Evidentemente, Doutor disse , o senhor nunca foi uma garota de 13 anos.
Não, não foi. Nenhum homem foi. Em geral, as meninas de 13 anos tem muito mais certeza sobre quem são do que as mulheres que um dia elas se tornarão, mas não são mais hábeis em explicar isso do que suas futuras personas. Os 13, no entanto, são a dead line. O momento do desespero de filhos e pais. De um dia para o outro: onde está a criança que estava aqui? Foi-se. Não volta. Não é só o corpo que muda. É o olhar. É uma parcela da alma.
Alguém vai argumentar que hoje isso pode acontecer antes, em outras idades mais e mais precoces. Sim, pode. Mas não é o caso de se discutir quando as crianças partem de nós, mas o que a ausência delas deixa. E como é difícil lidar com isso em ambos os lados da corda, do cabo de guerra que pode se tornar a relação de pais e filhos. Eugenides escolhe os anos 70, quando essa relação, com todas as mudanças sofridas na década de 60 está começando a complicar, mais e mais. Os filhos mudaram. O mundo mudou.
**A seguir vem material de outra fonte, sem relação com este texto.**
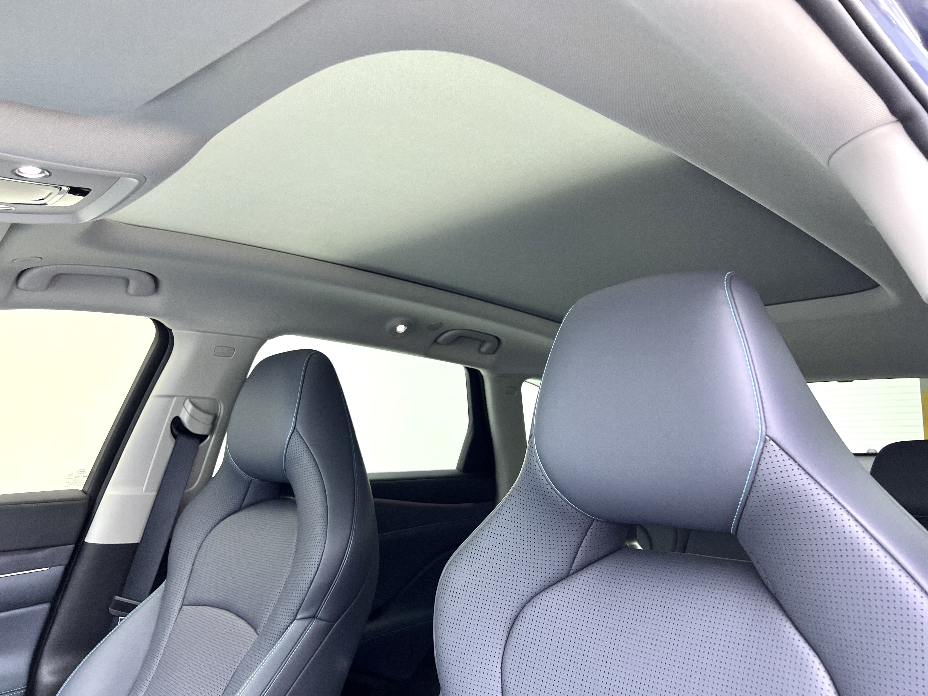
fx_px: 697
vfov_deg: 53.1
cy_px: 348
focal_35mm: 26
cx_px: 464
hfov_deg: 67.3
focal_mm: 5.7
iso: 160
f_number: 1.5
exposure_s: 1/50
Os pais ainda não.
Os dois ficaram calados, junto com os nossos pais, e percebemos como eram velhos, como estavam acostumados a encarar traumas, depressões e guerras. Percebemos que a versão do mundo que nos ofereciam não era aquela em que realmente acreditavam, e que apesar de todos os seus cuidados e do seu mau humor por causa das tiriricas, estavam se lixando pro gramado. (p.49).
Por outro lado, há ainda outra impotência latente em todo o livro. Talvez, desde a primeira frase. A impotência que nos acossou ontem (dia 7 de abril de 2011), a impotência humana diante da tragédia. Nossa busca obsessiva por razões é a busca pela resposta à pergunta: poderia ter sido evitado? Os meninos que amaram as Lisbon não conseguem chegar a uma resposta. E, provavelmente, nem nós. Não adianta nos imaginarmos potentes antes, pois essa força ainda não foi pedida. Só depois. Então, pensamos se é possível sermos mais eficazes para impedir o horror no futuro? Mas, novamente, estamos no beco sem respostas. Pois, se fizermos tudo corretamente, não saberemos que fizemos, já que ninguém contabiliza assim: passou um ano e nenhum jovem morreu, matou ou suicidou-se. No entanto, nossa impotência estará sempre a perseguirmos. Mesmo depois de décadas.
Foi assim com os meninos que amaram as Lisbon. Não vejo como possa ser diferente com todos nós.